WHAT THE TASK ASKS | Reproduce everything in the listing from the line containing "ともに色が濃くなっていきますが、品質上問題ありませ" down to the line containing "MONEMVASIA GROUP", including both of those lines, and leave the pictures out of your answer.

[Transcribed page text]

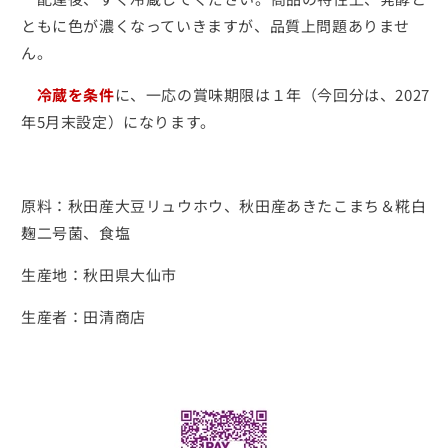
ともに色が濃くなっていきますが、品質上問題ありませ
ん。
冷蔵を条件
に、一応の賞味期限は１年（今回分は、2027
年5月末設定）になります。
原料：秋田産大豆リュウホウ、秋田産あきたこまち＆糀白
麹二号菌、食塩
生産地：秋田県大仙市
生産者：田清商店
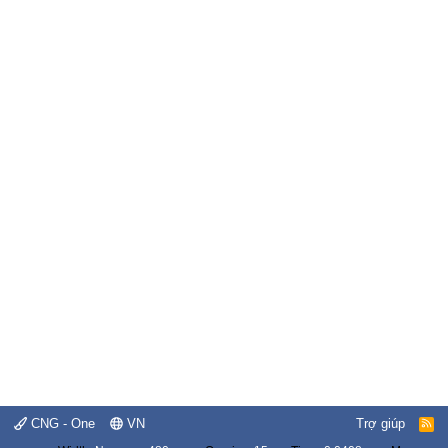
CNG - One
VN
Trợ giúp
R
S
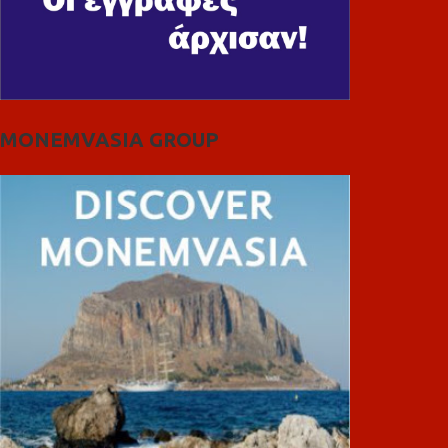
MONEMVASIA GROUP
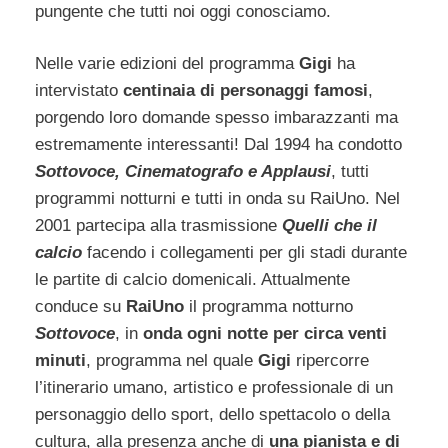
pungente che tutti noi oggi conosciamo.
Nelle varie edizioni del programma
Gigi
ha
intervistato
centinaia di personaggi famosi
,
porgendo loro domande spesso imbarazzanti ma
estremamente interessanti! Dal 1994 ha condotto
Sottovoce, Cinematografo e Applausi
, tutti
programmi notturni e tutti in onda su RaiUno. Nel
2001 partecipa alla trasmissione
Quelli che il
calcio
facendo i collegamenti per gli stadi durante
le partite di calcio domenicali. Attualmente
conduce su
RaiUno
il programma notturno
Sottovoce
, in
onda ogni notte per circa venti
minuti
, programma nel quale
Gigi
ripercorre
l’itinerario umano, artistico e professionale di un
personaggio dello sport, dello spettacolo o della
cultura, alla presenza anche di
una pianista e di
==
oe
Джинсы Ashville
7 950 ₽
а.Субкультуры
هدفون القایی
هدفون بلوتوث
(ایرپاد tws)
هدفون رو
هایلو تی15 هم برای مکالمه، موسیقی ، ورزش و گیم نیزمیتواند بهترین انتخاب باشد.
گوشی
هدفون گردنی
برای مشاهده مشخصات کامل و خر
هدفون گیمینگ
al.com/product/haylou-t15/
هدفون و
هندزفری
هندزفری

THE ANSWER |
ともに色が濃くなっていきますが、品質上問題ありませ
ん。
冷蔵を条件
に、一応の賞味期限は１年（今回分は、2027
年5月末設定）になります。
原料：秋田産大豆リュウホウ、秋田産あきたこまち＆糀白
麹二号菌、食塩
生産地：秋田県大仙市
生産者：田清商店
CNG - One
VN
Trợ giúp
R
S
MONEMVASIA GROUP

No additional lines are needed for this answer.